You're missing the point. People are speculating about this, not because they're in denial about Vega but that Vega doesn't make any logical sense. Double the transitors for a marginal increase in speed is unheard of.
It doesn't add up at all, and the reason people are referencing Ryzen is because they did something similar by pretending the IPC was lower than it really was. Intel were caught off guard by Ryzen, so the point is that it's entirely possible that AMD are trying to catch nVidia off guard too, as that's really one of the only ways they're going to start scraping back market share.
But as I said the success of Ryzen isn't indicative of Vega, but it's a suggestion that AMD might be up to something with how it doesn't add up.
i don't think there is twice the transistors for starters, maybe something like 70% more. I do agree that that is perhaps the most difficult part to explain away, but we don't know what else is in the core. A lot of that transistor budget may be related to HPC and compute, e.g. how much did the HBCC controller take up?
The fact of the matter is, AMd hasn't increased the stream core count form fii at all, and are relying on clock speed improvements. If they failed to hit desired clock speeds due to process issues or other variables then it simply wont live up to the theoretical performance.
vega at its typically clock speed has less compute and less bandwidth than the 100ti. AMD cards have traditionally needed significantly more to be competitive. So on face value we really would expect Vega to be only marginally above the 1080. AMD should have achieved some efficiency improvements, but remember Vega is just the 5th iteration of GCN, it is not comparable with a ground up design like Ryzen Some of the fundamental problems that experts believed limit fiji are still present to some extent. there are still only 4 shader engines trying to feed 1024 GCN cores. Achieving a balanced load and decent geometry throughput may still be a challenge.
Fiji is supposed to have a tile based rendering system for hidden surface removal. But this is very complex and requires very advanced drivers. AMD may have made some design mistakes, or did an Intel Itanium and designed hardware functionality that is incredibly difficulty to program for. There could be very complex interactions between the TBR functionality and AMD's task scheduling. Nvidia removed some of the hardware related to scheduling into the drives to both save a lot of hardware complexity, but to also improve the flexibility with different workloads that can increase performance. It may be that fixed hardware scheduling just doesn't lead to the efficiency gains seen by using a partial software based optimization of the wokload.

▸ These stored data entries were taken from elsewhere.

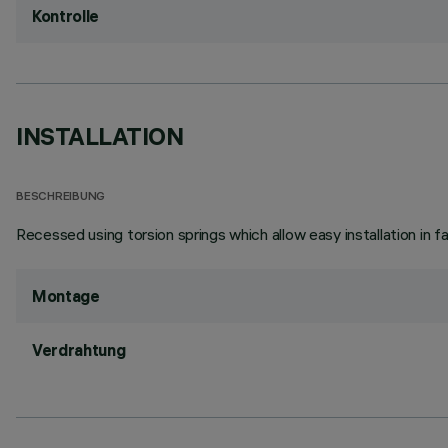
Kontrolle
INSTALLATION
BESCHREIBUNG
Recessed using torsion springs which allow easy installation in 
Montage
Verdrahtung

In a simialr vain, GCN architecture has never had strong geometry performance and in fact thigns have got relatviely worse sicne AMD have kept the 4 shader engines and simply deepened the stack of GCN cores making h PGU less balanced. the Vega hey haven't increased shader engines to 6 or 8 with a gemoertry engine in each, they kept to the 4. AMD have talked about a new geometry pipeline but details are vague and msot people believe this i=will require explicit programming within the game enigne, or at besst very careful driver
AMD have shown repeatedly recently that they prefer hardware based solutions, & brute performance with a lighter driver stack. Nvidia have flip-flopped between these, but since Fermi have been very much along the line of simplifying hardware and have very complex drivers. The simpler hardware is less liekly to be faulty, can have additional cores or be made smaller and simply run faster - Nvidia GPUs have recently had big clock speed advantages. NV always pride themselves on the software, it is what they excel at. that is why CUDA is the de facto industry standard for compute, and Nvidia harwdare with less theoretical compute can often beat (or at least catch up) AMD"s brute force approach.